**Exercise instructions**: Rewrite the records below from the line containing "Should I speci" through the line containing "April Program Schedule", putting "Brighton" wherever "Canterbury" appears and leaving everything else as it stands.
(Beginning of Dataset records)
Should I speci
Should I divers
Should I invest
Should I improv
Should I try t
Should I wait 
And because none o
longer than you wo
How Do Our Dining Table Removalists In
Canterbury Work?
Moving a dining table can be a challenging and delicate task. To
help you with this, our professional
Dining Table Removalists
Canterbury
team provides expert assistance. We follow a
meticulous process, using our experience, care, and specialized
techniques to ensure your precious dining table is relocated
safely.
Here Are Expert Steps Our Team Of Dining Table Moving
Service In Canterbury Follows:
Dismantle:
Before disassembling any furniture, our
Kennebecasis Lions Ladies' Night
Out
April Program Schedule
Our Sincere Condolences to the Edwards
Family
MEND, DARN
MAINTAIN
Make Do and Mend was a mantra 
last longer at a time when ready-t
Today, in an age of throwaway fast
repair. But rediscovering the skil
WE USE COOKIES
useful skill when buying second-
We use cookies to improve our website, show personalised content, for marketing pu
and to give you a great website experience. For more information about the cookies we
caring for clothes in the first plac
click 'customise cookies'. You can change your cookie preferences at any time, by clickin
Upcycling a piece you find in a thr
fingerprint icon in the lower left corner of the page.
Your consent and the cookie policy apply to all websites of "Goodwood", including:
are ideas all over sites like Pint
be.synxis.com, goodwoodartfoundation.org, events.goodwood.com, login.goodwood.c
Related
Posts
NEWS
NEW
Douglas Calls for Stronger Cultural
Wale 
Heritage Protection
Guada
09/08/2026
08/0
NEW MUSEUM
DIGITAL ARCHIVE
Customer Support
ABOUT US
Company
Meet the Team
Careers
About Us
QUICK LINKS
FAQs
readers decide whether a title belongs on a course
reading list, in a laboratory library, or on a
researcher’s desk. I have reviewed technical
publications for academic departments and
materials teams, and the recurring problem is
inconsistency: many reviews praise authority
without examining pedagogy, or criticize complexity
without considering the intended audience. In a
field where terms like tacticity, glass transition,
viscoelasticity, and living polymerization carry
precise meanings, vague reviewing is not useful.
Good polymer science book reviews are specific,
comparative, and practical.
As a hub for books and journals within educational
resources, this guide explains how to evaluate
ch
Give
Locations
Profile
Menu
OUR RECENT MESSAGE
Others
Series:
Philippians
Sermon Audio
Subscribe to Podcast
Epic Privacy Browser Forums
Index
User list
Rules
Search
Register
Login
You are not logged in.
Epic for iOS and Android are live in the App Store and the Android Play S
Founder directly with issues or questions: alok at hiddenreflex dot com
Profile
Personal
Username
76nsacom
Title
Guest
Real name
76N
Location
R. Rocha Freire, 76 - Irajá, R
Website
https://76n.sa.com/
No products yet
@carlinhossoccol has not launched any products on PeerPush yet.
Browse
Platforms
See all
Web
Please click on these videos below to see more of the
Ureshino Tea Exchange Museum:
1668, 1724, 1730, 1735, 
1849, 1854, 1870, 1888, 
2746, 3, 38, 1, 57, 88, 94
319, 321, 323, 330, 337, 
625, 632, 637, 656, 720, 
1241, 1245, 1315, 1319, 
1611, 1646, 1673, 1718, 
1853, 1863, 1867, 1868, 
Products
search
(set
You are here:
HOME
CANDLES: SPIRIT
(End of Dataset records)
(Beginning of Dataset records)
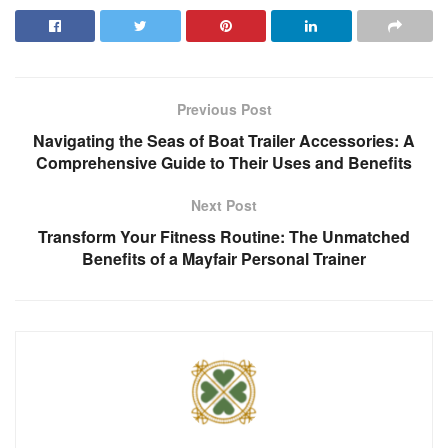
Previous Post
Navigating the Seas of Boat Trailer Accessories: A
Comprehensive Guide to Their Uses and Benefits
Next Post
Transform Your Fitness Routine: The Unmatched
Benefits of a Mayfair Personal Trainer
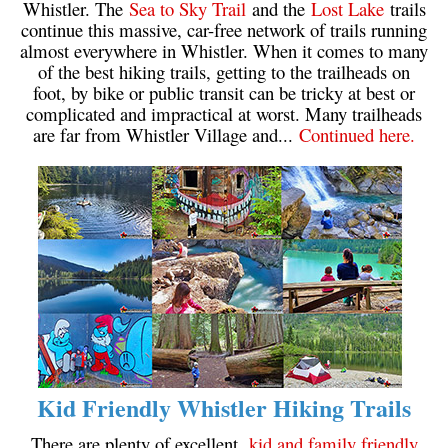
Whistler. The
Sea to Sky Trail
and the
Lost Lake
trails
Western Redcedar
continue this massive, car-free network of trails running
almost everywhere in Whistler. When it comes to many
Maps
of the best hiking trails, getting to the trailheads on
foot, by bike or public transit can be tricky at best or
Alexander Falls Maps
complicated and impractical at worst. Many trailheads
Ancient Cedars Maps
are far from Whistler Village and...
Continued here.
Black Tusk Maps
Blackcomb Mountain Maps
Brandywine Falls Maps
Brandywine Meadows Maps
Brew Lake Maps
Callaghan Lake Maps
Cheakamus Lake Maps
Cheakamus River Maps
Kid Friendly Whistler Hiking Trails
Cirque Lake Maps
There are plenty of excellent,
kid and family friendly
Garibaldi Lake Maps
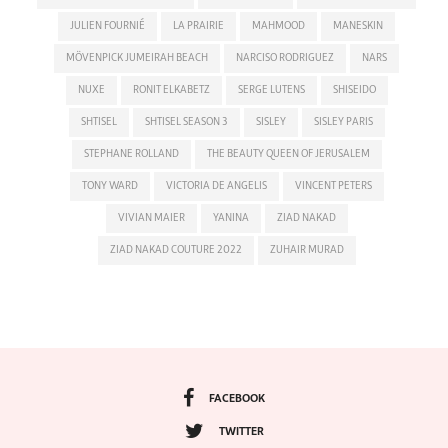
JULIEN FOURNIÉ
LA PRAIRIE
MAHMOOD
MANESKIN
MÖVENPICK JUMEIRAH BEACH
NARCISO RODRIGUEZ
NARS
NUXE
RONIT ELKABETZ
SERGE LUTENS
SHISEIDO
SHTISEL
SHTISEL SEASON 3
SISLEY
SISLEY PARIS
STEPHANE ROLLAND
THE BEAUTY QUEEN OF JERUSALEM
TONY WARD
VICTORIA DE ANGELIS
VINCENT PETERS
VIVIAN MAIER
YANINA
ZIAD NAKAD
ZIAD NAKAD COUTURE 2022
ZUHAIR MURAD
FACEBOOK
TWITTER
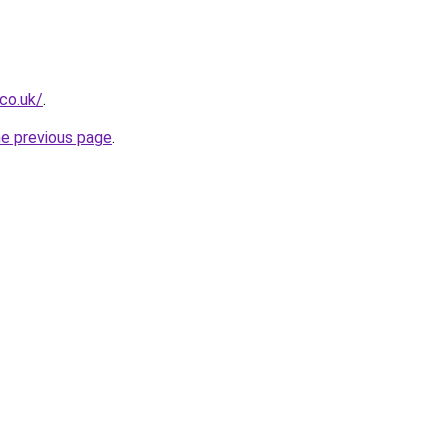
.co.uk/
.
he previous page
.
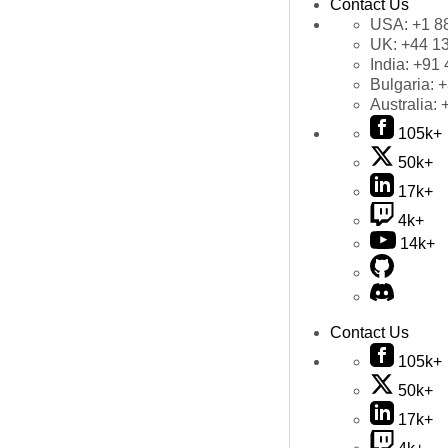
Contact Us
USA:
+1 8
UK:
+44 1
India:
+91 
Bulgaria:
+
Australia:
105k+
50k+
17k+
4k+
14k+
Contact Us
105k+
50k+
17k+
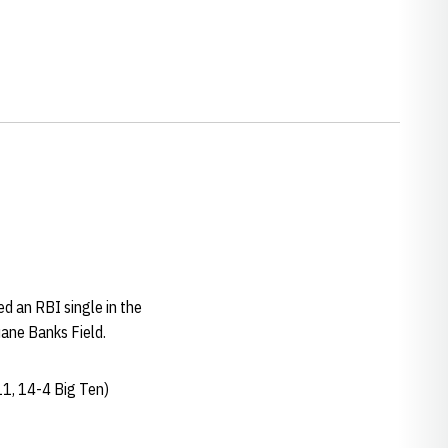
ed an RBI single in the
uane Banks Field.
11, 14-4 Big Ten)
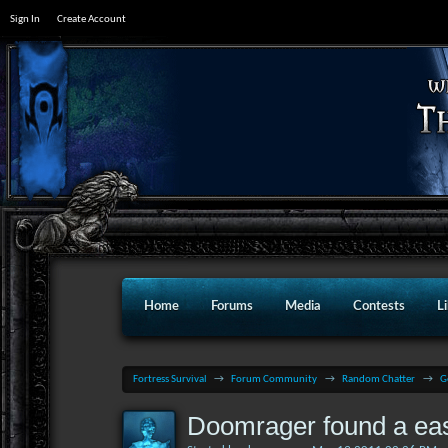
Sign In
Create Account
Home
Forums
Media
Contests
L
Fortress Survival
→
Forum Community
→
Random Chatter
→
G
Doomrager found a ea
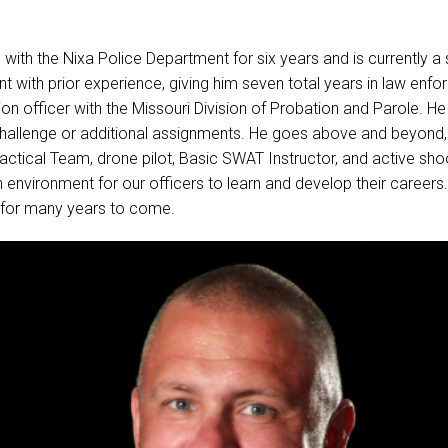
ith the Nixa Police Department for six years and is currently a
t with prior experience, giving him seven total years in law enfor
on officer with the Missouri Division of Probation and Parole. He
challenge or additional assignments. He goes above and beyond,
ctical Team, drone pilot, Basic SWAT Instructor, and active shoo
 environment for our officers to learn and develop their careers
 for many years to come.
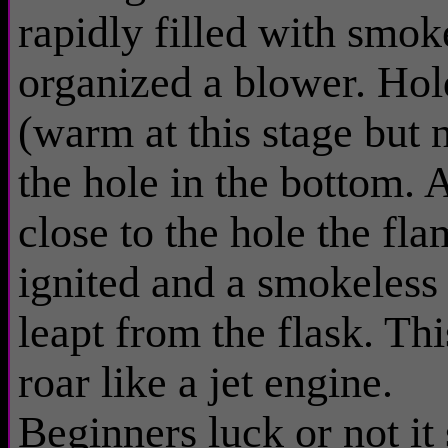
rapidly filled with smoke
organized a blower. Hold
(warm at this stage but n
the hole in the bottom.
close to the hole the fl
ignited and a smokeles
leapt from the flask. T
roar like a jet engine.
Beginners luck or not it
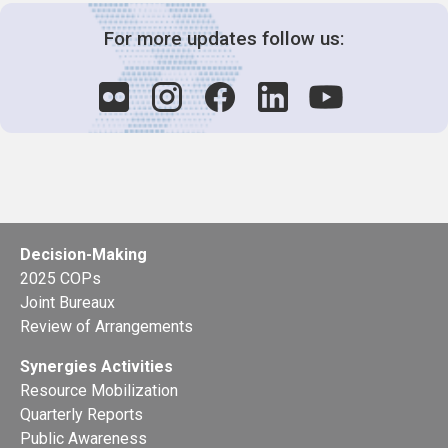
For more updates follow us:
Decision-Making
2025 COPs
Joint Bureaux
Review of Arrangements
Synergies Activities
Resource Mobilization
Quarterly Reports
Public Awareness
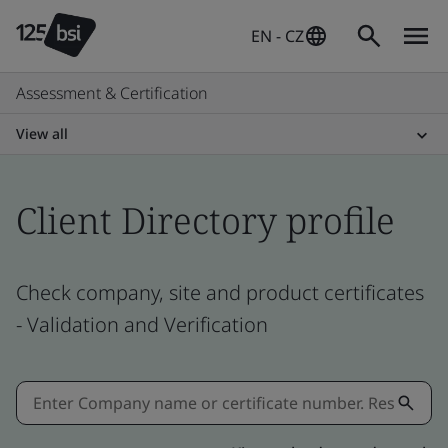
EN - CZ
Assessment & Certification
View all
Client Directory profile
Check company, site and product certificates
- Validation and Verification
(End of Dataset records)
**Worked solution**:
Should I speci
Should I divers
Should I invest
Should I improv
Should I try t
Should I wait 
And because none o
longer than you wo
How Do Our Dining Table Removalists In
Brighton Work?
Moving a dining table can be a challenging and delicate task. To
help you with this, our professional
Dining Table Removalists
Brighton
team provides expert assistance. We follow a
meticulous process, using our experience, care, and specialized
techniques to ensure your precious dining table is relocated
safely.
Here Are Expert Steps Our Team Of Dining Table Moving
Service In Brighton Follows:
Dismantle:
Before disassembling any furniture, our
Kennebecasis Lions Ladies' Night
Out
April Program Schedule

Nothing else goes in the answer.